Moore v. State

186 Conn. 256 | Conn. | 1982

186 Conn. 256 (1982)

KENNETH MOORE
v.
STATE OF CONNECTICUT

Supreme Court of Connecticut.

Argued December 10, 1981.
Decision released February 9, 1982.

SPEZIALE, C. J., HEALEY, PARSKEY, ARMENTANO and SHEA, JS.

Donald D. Dakers, assistant public defender, for the appellant (plaintiff).

Linda K. Lager, assistant state's attorney, with whom, on the brief, were Arnold Markle, state's attorney, and Mary M. Galvin, assistant state's attorney, for the appellee (state).

PARSKEY, J.

The plaintiff-in-error (plaintiff) has brought a writ of error to this court seeking a reversal of the judgment of the Superior Court, finding him in contempt of court and imposing a definite term of imprisonment of six months. The writ raises three issues, namely, (1) whether the plaintiff's conduct constituted a contempt, (2) *257 whether the plaintiff had a right to be tried pursuant to the provisions of General Statutes § 51-33a, and (3) if General Statutes § 51-33 is the applicable statute, whether it is constitutional. Because at oral argument the first issue was withdrawn, our consideration is limited to the remaining issues.
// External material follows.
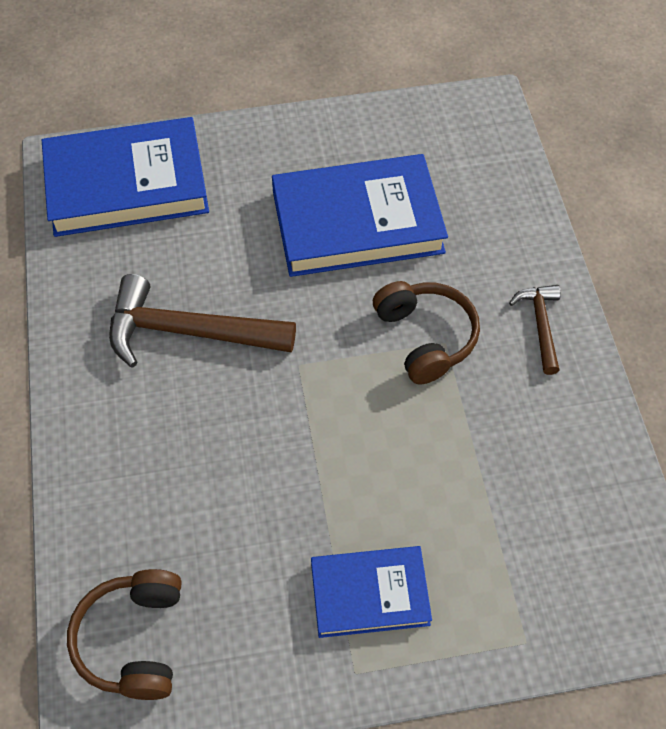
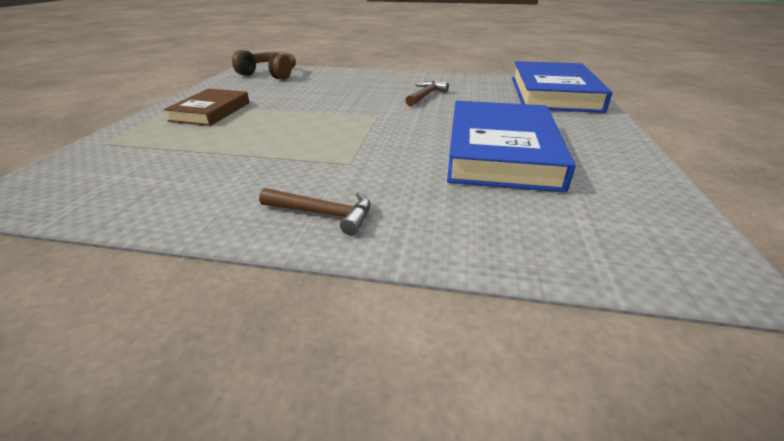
camera: 110 degrees right, 25 degrees down
(189, 331) = (425, 96): brown hammer -> brown hammer, size x0.54
(369, 594) = (211, 111): blue book -> brown book
(425, 337) = (361, 156): brown headphones -> none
The present case, which involves a review of a summary criminal contempt proceeding, comes before us on a writ of error which is the sole method of review of such proceedings. Whiteside v. State, 148 Conn. 77, 78-79, 167 A.2d 450 (1961); Goodhart v. State, 84 Conn. 60, 63, 78 A. 853 (1911). The scope of our review reaches only those matters appearing as of record. State v. Assuntino, 180 Conn. 345, 347, 429 A.2d 900 (1980); Reilly v. State, 119 Conn. 217, 223, 175 A. 582 (1934). In a review of summary criminal contempt, the inquiry is limited to a determination of the jurisdiction of the court below. Tyler v. Hamersley, 44 Conn. 393, 413 (1877). Subsumed in this inquiry are three questions, namely, (1) whether the designated conduct is legally susceptible of constituting a contempt; Goodhart v. State, supra; (2) whether the punishment imposed was authorized by law; State v. Jackson, 147 Conn. 167, 169, 158 A.2d 166 (1960); and (3) whether the judicial authority was qualified to conduct the hearing. Mayberry v. Pennsylvania, 400 U.S. 455, 465-66, 91 S. Ct. 499, 27 L. Ed. 2d 532 (1971).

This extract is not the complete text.